The court had the opportunity at the postconviction hearing to clarify its statements concerning Fuerst's religious convictions and practices, and to state that it in fact did not consider those factors when it imposed sentence. The court, however, did not do so. Because the trial court did not state on the record that it was not considering Fuerst's lack of religious convictions, the State's contention that it in fact did not do so is contrary to the court's recorded remarks. We are therefore compelled to reverse the order, vacate the sentence and remand the matter for resentencing without the consideration of Fuerst's religious beliefs or practices.

[15-17]

Fuerst also contends that his sentence must be vacated because the court improperly considered his refusal to admit his guilt. A court is prohibited from imposing a harsher sentence solely because the defendant refused to admit his guilt. Scales v. State, 64 Wis. 2d 485, 495, 219 N.W.2d 286, 292 (1974). However, we previously held in State v. Wickstrom, 118 Wis. 2d 339, 361, 348 N.W.2d 183, 192 (Ct. App. 1984), that a sentencing court does not erroneously exercise its discretion by noting a defendant's lack of remorse as long as the court does not attempt to compel an admission of guilt or punish the defendant for maintaining his innocence. As in Wickstrom, here the sentencing court commented on Fuerst's denial as part of its consideration of whether Fuerst could be successfully rehabilitated and whether Fuerst would be likely to engage in future criminal conduct if placed on probation. Moreover, as in Wickstrom, Fuerst's lack of remorse was only one of many factors the sentencing court considered. Our supreme court stated in State v. *916 Baldwin, 101 Wis. 2d 441, 459, 304 N.W.2d 742, 752 (1981), that sentencing courts are "obligat[ed] to consider factors such as the defendant's demeanor, his need for rehabilitation, and the extent to which the public might be endangered by [the defendant's] being at large.... A defendant's attitude toward the crime may well be relevant in considering these things." We therefore conclude that the sentencing court properly considered Fuerst's refusal to admit his guilt as an indication of his lack of remorse.

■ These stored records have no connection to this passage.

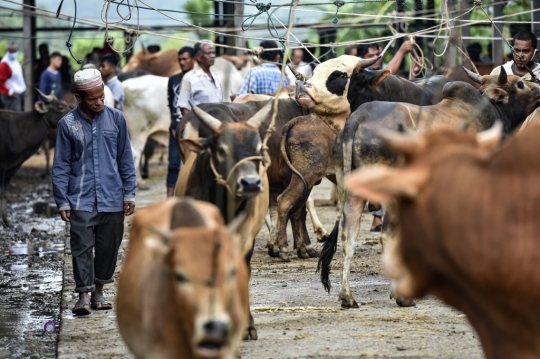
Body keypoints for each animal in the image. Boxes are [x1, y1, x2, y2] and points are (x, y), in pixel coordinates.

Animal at [316, 67, 540, 310]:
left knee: (348, 236)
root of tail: (356, 120)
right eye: (520, 84)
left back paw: (348, 297)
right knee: (386, 237)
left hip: (352, 191)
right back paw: (401, 296)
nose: (538, 87)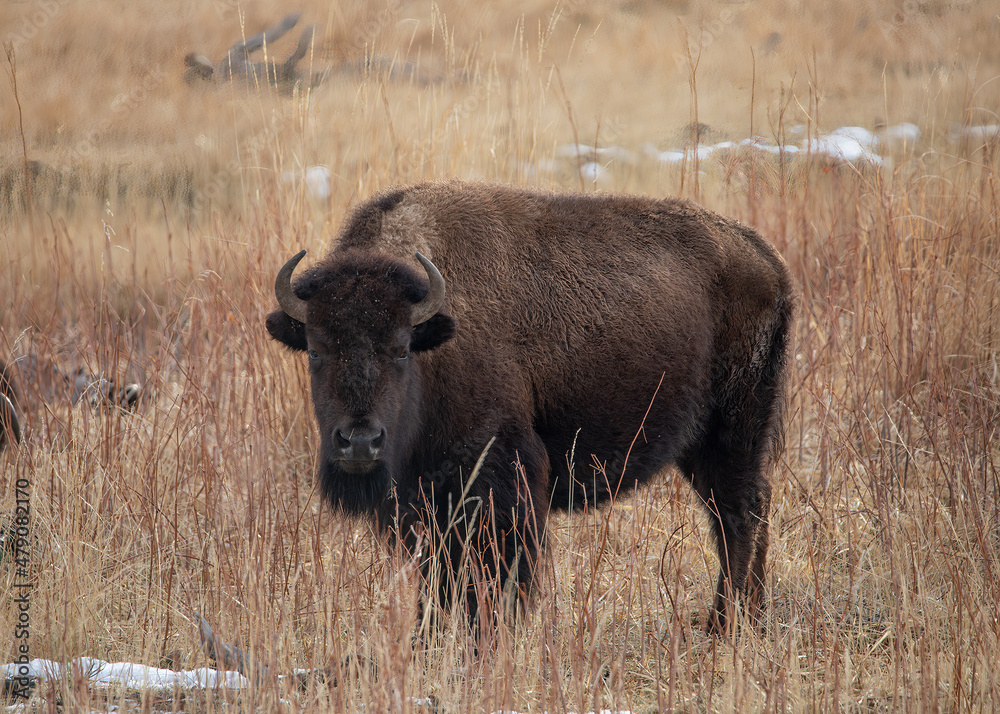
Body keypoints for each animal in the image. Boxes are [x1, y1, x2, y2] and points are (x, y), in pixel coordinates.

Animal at [268, 179, 796, 636]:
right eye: (314, 349)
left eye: (400, 349)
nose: (359, 442)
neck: (436, 335)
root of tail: (767, 259)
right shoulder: (425, 503)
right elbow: (439, 575)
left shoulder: (497, 479)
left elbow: (493, 570)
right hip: (703, 444)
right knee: (743, 508)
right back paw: (747, 616)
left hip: (735, 428)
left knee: (738, 514)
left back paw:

A sexual assault of a child is a serious offense. The court may properly view as an aggravating factor Fuerst's betrayal of the trust placed in him. Our decision does not require the court to reduce the sentence imposed. We do, however, require that the sentence imposed be determined without consideration of Fuerst's religious beliefs or practices or matters of personal conscience. We are remanding this matter for resentencing so that the court may impose a sentence based upon consideration of proper factors. Our constitutionally guaranteed rights to religious freedom demand that the trial court impose a sentence that is not based upon Fuerst's religious belief system and practices.

By the Court.Judgment vacated in part; order reversed and cause remanded with directions.

NOTES

[†] Petition to review denied.

[1] The First Amendment to the United States Constitution provides in part, "Congress shall make no law respecting an establishment of religion, or prohibiting the free exercise thereof...." This provision applies to State action by virtue of the fourteenth amendment to the United States Constitution.

Article I, § 18, of the Wisconsin Constitution provides:

The right of every person to worship Almighty God according to the dictates of conscience shall never be infringed; nor shall any person be compelled to attend, erect or support any place of worship, or to maintain any ministry, without consent; nor shall any control of, or interference with, the rights of conscience be permitted, or any preference be given by law to any religious establishments or modes of worship; nor shall any money be drawn from the treasury for the benefit of religious societies, or religious or theological seminaries.